A lot of people thought my mum was crazy.

They thought she was crazy for her warnings about the illnesses the mine would cause. About the livestock it would kill. About the violence it would bring.

Today, it’s obvious to everyone that she wasn’t crazy. She was right.

For years, my mum Fikile Ntshangase – Mama Ntshangase to me, and to so many others – was a leading force in the Mfolozi Community Environmental Justice Organisation’s campaign against the Tendele Coal Mine, which borders Hluhluwe-iMfolozi Park, Africa’s oldest nature reserve. It also borders the community of Somkhele.

That’s where my mum lived, where she raised me. As a teacher, as a mother, as a leader, she began to see things happening in the community. She saw the cracks in the walls of people’s homes and wondered if they were caused by the constant blasts from the mine. She saw the coal dust gathering in living rooms and wondered if it was also gathering in people’s lungs. And she saw the tension the mine caused, the families it broke apart, the fear it spread.

When Tendele applied to extend its open cast operations, to gobble up yet more community land, my mum became the mine’s worst nightmare. She organised, she campaigned, she educated people about their rights. Many in the path of the extension agreed to leave. But not my mum. She stood firm, rejecting pay-outs, even joining a legal action against the mine.

I have this feeling that the mine believed they were operating in a rural area, where no one is educated. Where no one is going to question them. And yes, this is a rural area. But as they found out, we do have people who ask questions, people who know their rights, and stand their ground.

Ultimately, I believe that’s what cost my mother’s life. One Thursday evening last October, my son Buyile was spending time at his grandmother’s property, playing with the dogs in the yard. Three unknown men arrived, stopping to check with Buyile whether his grandmother was in. She was. They shot her dead in her living room.

At first, I prayed that Buyile didn’t see my mother’s body, and that he didn’t see the fatal shots as they were fired. Now I pray that he can overcome the pain, the loss that we share between us. But that trauma exists for all Somkhele, in one way or another. The murder traumatised an entire community. We no longer know who we can trust, who we can speak freely to.

People sometimes ask me what I’m going to do, whether I’m going to stay here and keep my mother’s fight alive. I’m too proud of her to let it die. I know the dangers – we all know the dangers. But I’ve decided I have to stay. I’m going to join the fight.  

Since my mother’s death, things haven’t been going well. South Africa’s Supreme Court recently ruled in favour of the mine. To this day no arrests have been made in the investigation into my mother’s murder. There has been no accountability. It seems to me that someone wants this mine expansion and the extraction to go ahead, no matter the cost.

Despite all that, all the obstacles we face, there is a movement growing in South Africa. A growing group of people who realise that we need to change the way we think about ‘development’, and its association with destructive industries like coal mining.
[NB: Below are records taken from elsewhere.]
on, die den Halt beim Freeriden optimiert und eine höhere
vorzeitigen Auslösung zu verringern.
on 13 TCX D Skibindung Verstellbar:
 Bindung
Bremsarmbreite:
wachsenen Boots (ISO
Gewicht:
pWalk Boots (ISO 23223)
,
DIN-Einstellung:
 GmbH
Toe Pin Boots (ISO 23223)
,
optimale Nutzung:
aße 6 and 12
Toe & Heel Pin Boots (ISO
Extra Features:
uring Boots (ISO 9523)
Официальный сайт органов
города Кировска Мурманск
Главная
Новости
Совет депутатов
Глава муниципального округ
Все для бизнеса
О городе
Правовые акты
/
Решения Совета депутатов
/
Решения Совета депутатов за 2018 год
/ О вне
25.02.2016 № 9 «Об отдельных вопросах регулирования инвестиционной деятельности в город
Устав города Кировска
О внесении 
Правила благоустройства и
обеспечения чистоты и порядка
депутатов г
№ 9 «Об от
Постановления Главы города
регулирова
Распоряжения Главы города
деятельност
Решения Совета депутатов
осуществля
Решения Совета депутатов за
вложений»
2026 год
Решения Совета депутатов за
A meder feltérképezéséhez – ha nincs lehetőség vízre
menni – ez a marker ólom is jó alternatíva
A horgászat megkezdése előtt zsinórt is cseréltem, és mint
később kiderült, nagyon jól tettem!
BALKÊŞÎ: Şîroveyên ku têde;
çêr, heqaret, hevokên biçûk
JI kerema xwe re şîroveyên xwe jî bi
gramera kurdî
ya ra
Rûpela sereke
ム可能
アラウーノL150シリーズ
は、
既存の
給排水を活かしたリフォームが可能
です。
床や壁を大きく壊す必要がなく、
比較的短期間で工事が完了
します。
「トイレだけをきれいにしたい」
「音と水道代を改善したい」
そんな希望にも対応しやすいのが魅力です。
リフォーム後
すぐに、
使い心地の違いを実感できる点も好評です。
True development means sustainable management of land and natural resources for the benefit of future generations, not the destruction we have seen in Somkhele and countless other communities across the country.

If I could say one thing all those concerned, it would be this: it’s not worth it. Whatever money you’re getting from the land, it’s not worth families being torn apart, it’s not worth the blood and tears. Come to the table and listen. You’re going to need to, because when Fikile gave her life for her people, she kickstarted a movement of people who will stand up for what’s right. Her struggle lives on.


Petmin Limited which owns the Somkhele mine through its subsidiary Tendele Coal Mining Ltd., acknowledges community tensions may have been a factor in Fikile's death. It ‘strongly condemns any form of violence or intimidation’ and has offered full co-operation to the police to ensure that the culprits face the full extent of the law.

Petmin Limited have said that investigations by independent third parties found reported house cracks to be due to poor workmanship rather than blasting; and that reports of respiratory illnesses were unfounded. They state that the mine conforms to legal standards regarding dust in the area.